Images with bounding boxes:
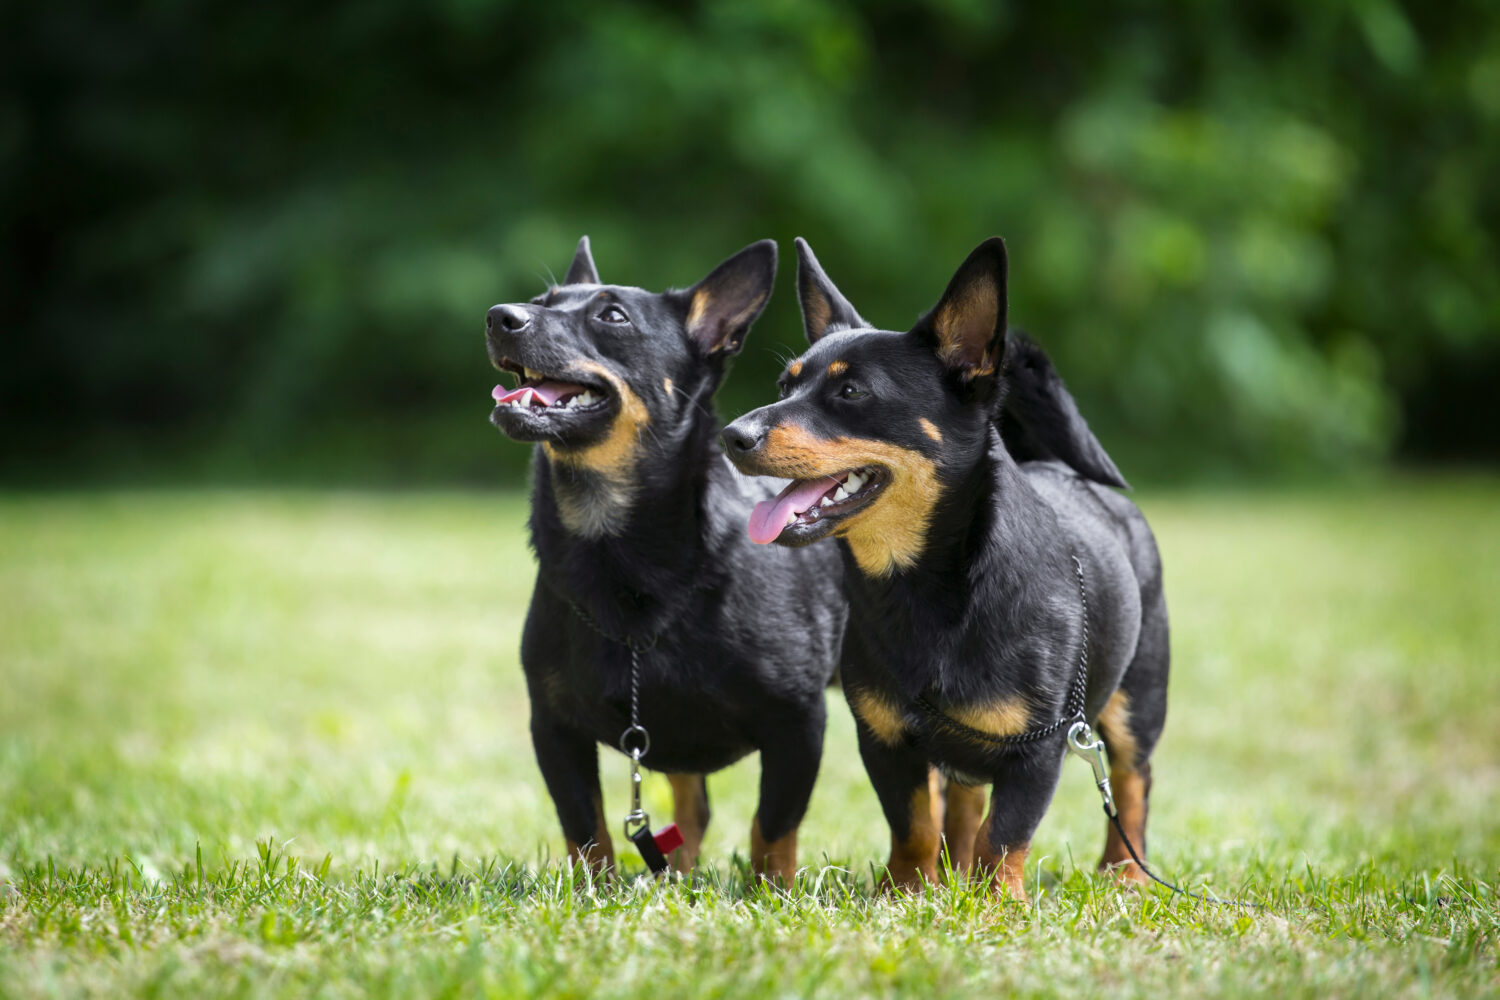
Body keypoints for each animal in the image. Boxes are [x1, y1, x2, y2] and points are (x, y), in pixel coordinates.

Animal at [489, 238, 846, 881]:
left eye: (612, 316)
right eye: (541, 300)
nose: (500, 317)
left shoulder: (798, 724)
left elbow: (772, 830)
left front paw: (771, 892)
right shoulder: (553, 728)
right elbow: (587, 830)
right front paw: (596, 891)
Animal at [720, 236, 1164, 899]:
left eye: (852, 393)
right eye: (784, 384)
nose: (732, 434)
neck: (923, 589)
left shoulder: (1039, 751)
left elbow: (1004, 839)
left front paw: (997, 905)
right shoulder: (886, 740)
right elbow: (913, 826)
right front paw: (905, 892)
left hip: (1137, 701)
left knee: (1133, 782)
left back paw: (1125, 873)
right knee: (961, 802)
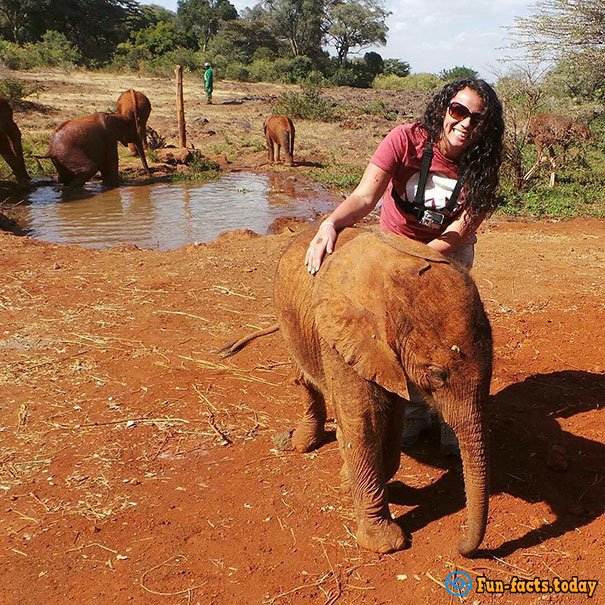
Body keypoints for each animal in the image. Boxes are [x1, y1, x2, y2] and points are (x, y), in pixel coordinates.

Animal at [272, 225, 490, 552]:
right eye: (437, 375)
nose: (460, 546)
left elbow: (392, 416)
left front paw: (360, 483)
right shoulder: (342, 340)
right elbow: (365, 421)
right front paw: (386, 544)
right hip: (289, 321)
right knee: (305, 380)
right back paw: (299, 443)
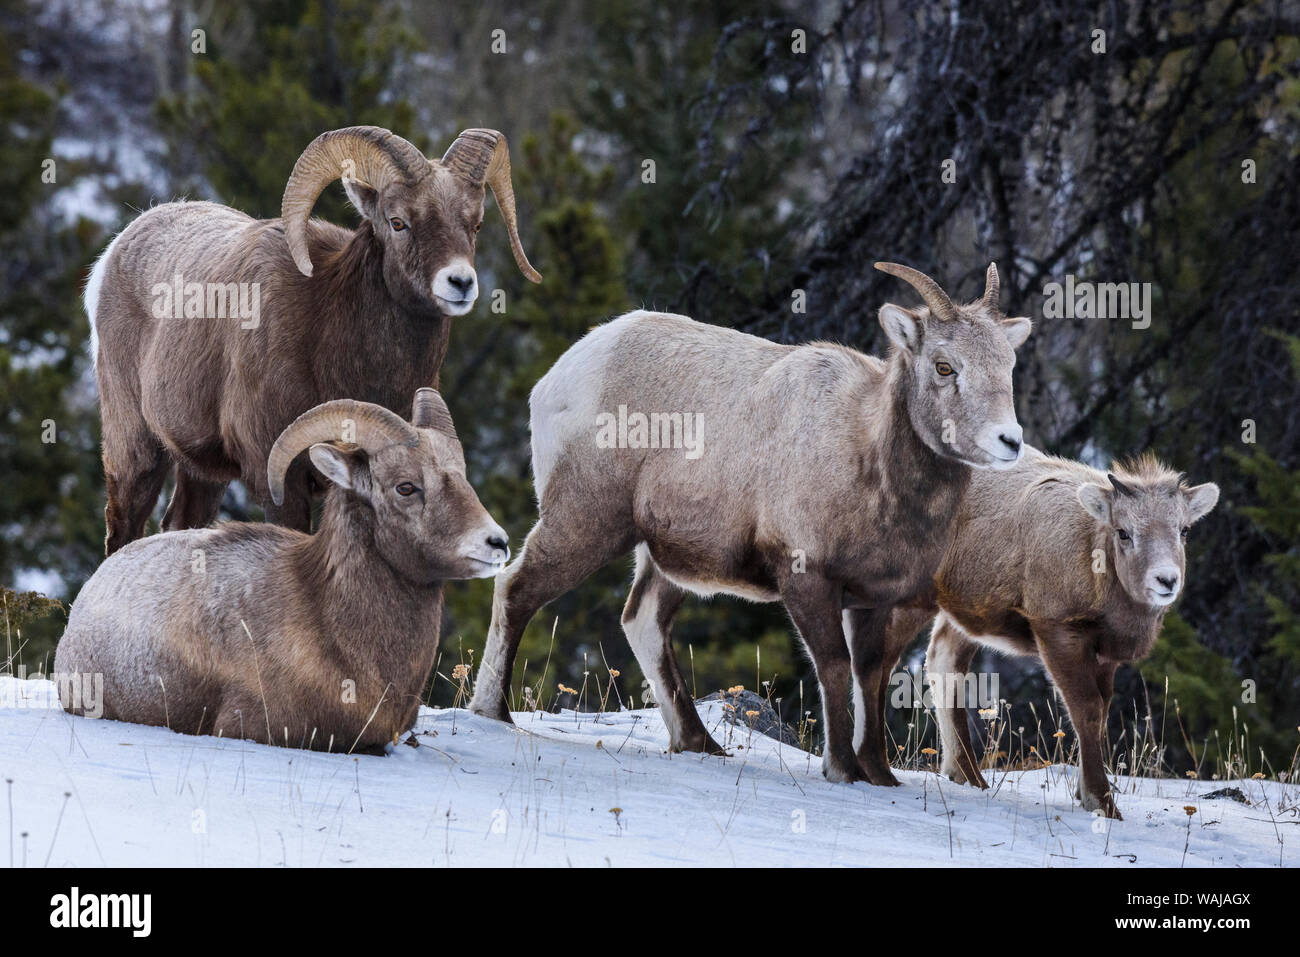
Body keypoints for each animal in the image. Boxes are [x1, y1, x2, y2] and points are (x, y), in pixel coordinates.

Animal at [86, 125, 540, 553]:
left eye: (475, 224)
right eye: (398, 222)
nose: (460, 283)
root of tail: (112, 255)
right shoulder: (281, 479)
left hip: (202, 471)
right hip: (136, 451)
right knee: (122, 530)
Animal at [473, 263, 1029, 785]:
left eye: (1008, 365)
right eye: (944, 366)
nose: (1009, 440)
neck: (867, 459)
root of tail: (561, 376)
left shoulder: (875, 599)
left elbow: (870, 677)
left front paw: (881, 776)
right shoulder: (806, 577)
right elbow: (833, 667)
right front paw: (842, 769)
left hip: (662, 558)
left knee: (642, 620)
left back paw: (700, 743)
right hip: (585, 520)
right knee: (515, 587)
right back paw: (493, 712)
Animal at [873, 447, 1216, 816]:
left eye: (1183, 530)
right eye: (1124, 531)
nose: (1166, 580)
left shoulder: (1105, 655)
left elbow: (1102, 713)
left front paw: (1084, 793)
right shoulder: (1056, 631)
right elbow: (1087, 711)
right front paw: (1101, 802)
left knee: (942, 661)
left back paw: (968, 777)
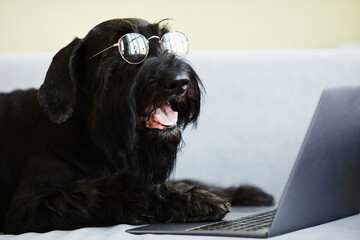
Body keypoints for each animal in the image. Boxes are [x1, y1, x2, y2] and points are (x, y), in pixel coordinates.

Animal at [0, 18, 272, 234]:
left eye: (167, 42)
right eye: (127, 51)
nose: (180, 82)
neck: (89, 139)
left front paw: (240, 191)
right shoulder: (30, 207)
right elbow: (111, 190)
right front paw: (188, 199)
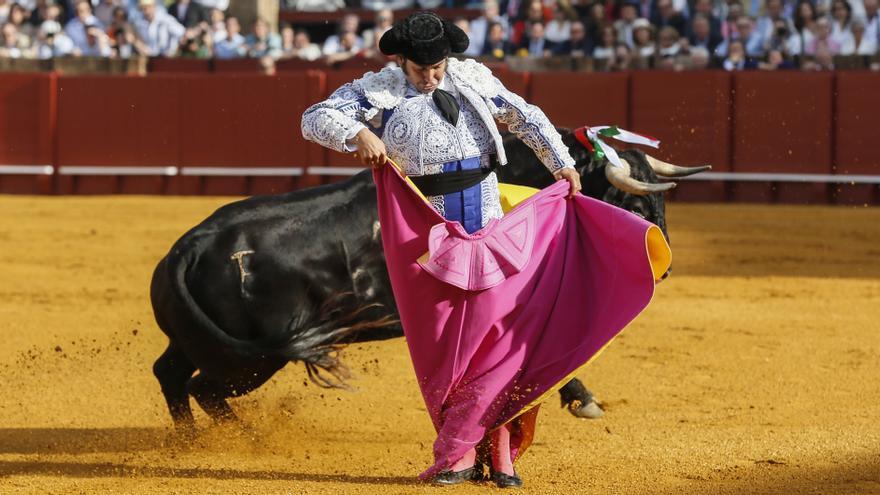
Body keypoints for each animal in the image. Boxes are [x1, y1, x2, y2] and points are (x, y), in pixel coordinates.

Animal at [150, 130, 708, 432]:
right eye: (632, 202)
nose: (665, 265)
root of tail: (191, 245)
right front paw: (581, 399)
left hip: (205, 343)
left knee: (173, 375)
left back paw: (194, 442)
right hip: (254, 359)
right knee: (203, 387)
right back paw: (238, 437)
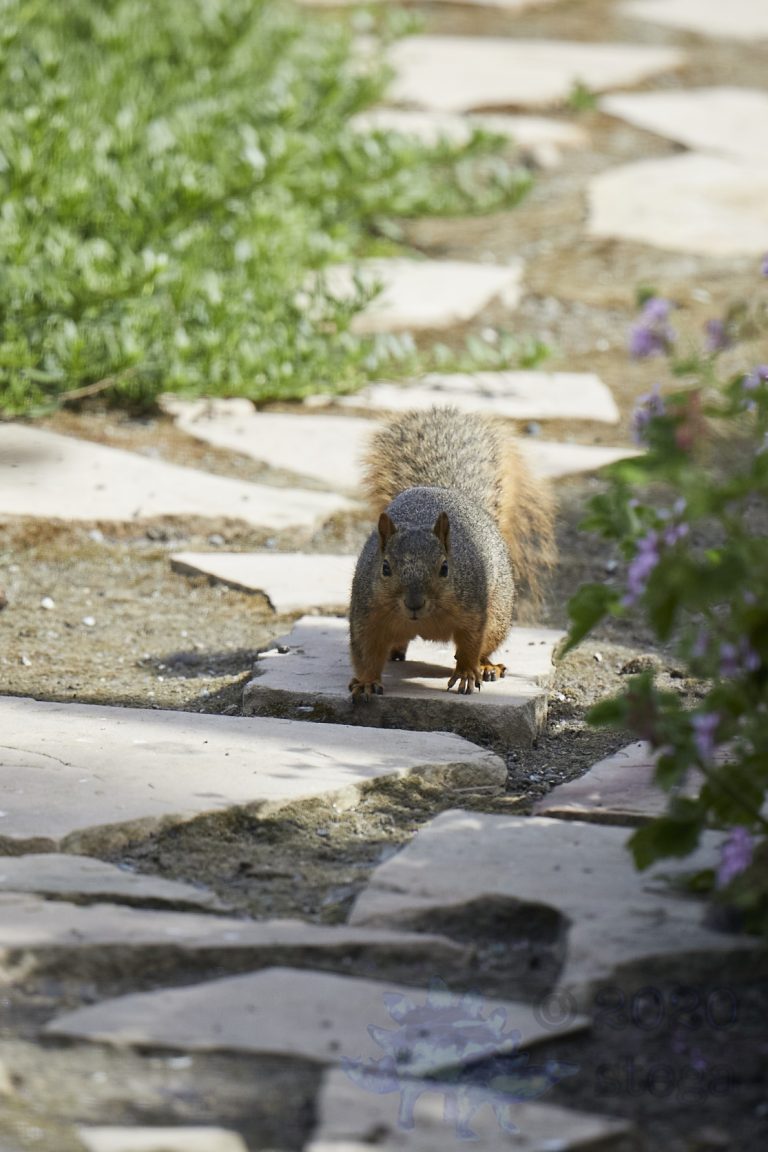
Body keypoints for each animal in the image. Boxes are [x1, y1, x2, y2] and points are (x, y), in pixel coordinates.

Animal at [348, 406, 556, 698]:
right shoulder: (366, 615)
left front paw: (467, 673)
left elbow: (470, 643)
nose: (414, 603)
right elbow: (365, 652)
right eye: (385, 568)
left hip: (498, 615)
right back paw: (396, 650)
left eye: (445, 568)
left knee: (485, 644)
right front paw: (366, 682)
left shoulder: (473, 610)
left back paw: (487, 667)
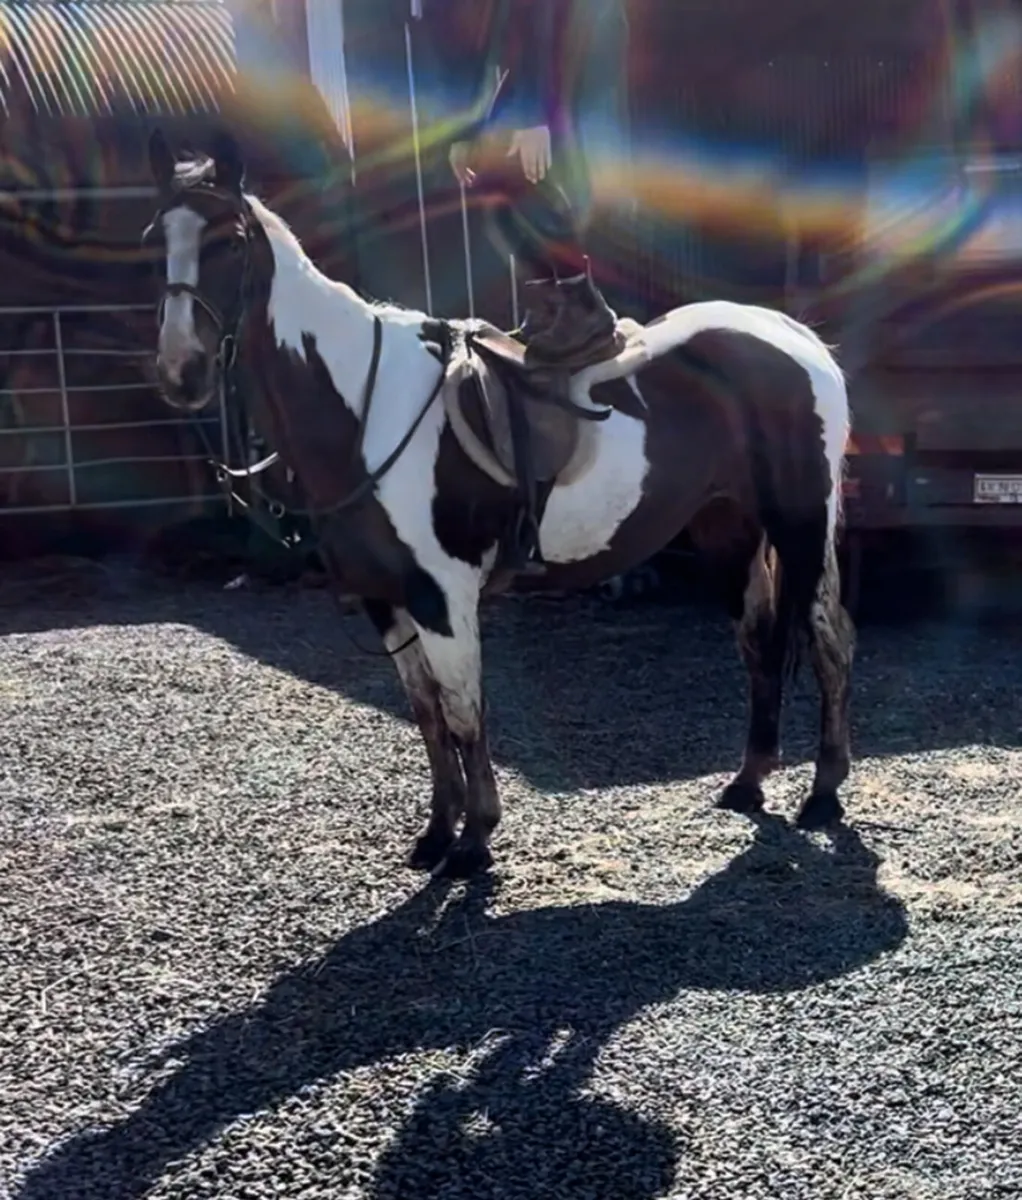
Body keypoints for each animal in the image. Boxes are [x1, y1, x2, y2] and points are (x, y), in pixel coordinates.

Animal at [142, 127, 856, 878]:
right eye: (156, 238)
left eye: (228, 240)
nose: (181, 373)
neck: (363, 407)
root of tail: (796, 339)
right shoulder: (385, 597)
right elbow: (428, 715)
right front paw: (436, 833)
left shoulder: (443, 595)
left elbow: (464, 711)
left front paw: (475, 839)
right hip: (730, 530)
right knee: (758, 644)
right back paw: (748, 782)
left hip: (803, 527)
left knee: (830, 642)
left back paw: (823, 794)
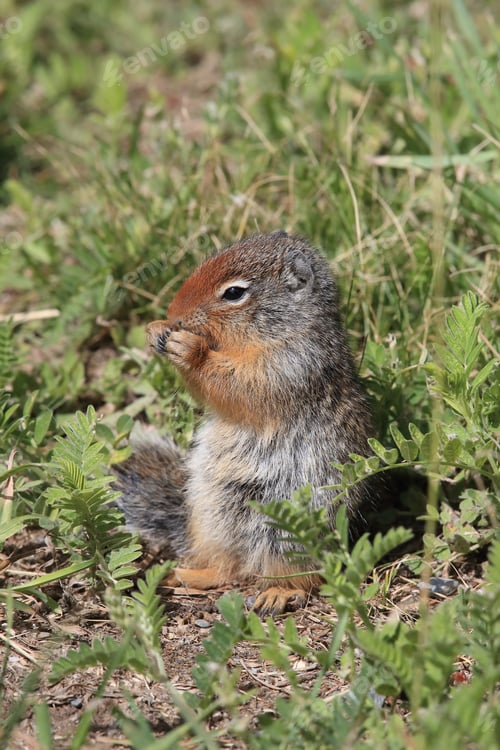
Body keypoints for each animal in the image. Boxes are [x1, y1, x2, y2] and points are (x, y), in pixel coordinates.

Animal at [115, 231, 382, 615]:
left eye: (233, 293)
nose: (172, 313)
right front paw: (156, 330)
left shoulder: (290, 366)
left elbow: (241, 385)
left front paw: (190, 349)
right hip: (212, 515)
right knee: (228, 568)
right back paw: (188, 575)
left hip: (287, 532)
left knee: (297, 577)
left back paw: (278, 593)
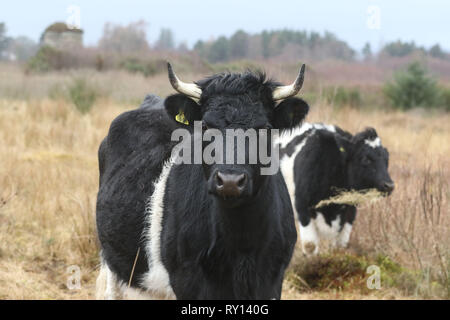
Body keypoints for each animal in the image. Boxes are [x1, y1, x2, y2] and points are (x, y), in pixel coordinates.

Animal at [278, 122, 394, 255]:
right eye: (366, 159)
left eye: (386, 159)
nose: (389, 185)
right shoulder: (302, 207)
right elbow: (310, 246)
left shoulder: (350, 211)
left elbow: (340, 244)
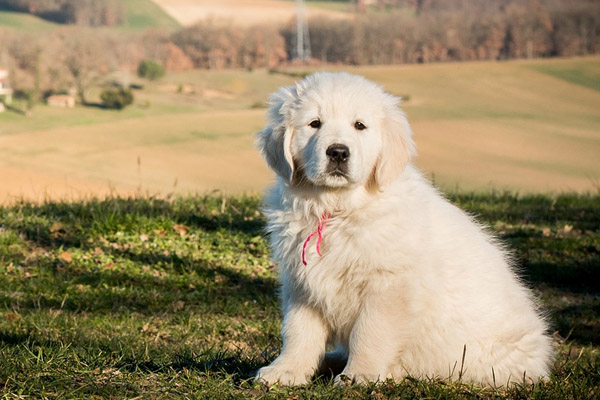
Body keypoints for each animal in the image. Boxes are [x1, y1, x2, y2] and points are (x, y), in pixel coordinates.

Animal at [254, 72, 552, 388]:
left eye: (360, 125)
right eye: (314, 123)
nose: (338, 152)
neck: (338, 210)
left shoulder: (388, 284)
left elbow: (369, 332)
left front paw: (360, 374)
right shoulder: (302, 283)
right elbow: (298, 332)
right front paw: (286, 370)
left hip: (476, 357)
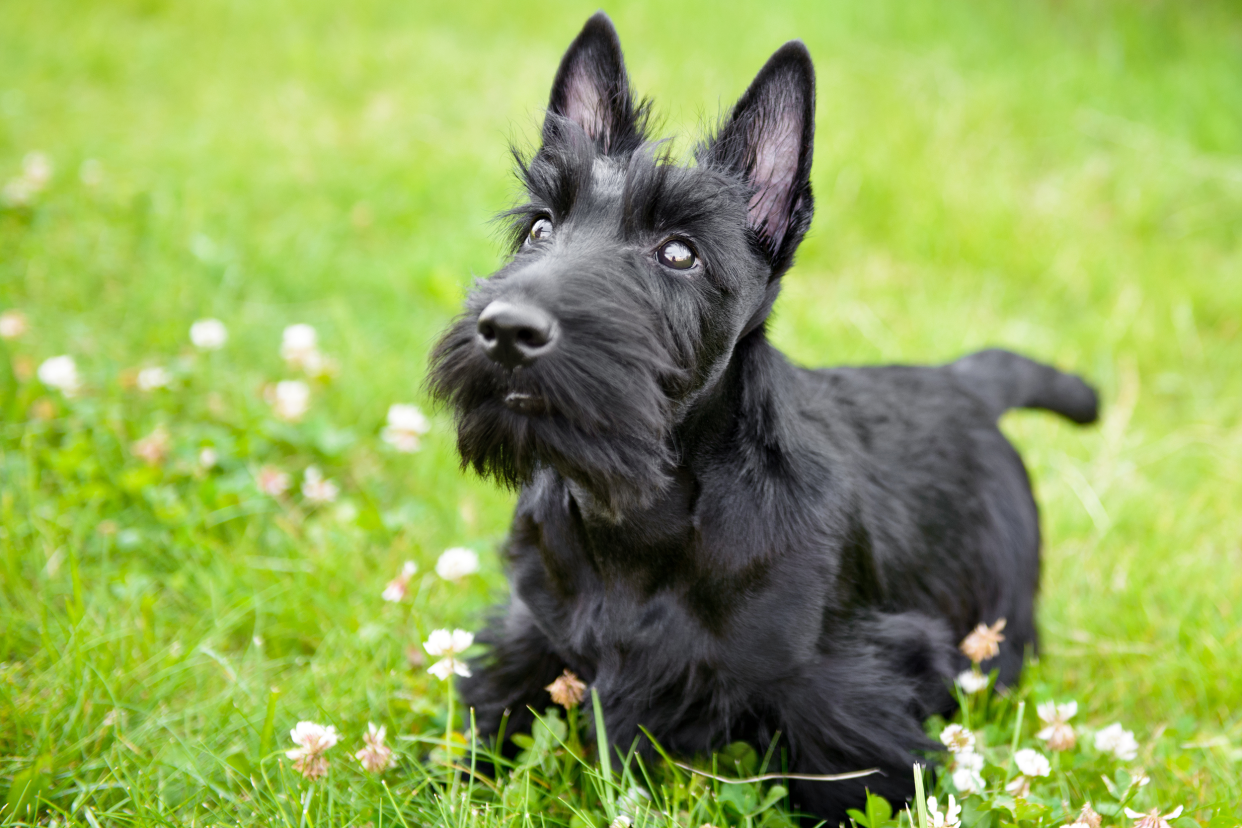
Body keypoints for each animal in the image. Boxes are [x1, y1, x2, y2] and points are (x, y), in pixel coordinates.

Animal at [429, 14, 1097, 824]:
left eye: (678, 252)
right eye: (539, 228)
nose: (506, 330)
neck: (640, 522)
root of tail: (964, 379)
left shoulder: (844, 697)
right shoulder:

Task statement
In the entries above, find the line with "left hip: (202, 471)" and the line with "left back paw: (968, 777)", then restate word for word both of them and every line between, with nothing more.

Expected output
left hip: (202, 471)
right hip: (136, 451)
right knee: (122, 530)
Animal at [473, 263, 1029, 785]:
left eye: (1008, 365)
right eye: (944, 366)
nose: (1009, 440)
neck: (867, 459)
root of tail: (561, 376)
left shoulder: (875, 599)
left elbow: (870, 677)
left front paw: (881, 776)
right shoulder: (806, 577)
right elbow: (833, 667)
right front paw: (842, 769)
left hip: (662, 558)
left knee: (642, 620)
left back paw: (700, 743)
right hip: (585, 520)
right knee: (515, 587)
right back paw: (493, 712)
Animal at [873, 447, 1216, 816]:
left eye: (1183, 530)
right eye: (1124, 531)
nose: (1166, 580)
left shoulder: (1105, 655)
left elbow: (1102, 713)
left front paw: (1084, 793)
right shoulder: (1056, 631)
right elbow: (1087, 711)
right front paw: (1101, 802)
left knee: (942, 661)
left back paw: (968, 777)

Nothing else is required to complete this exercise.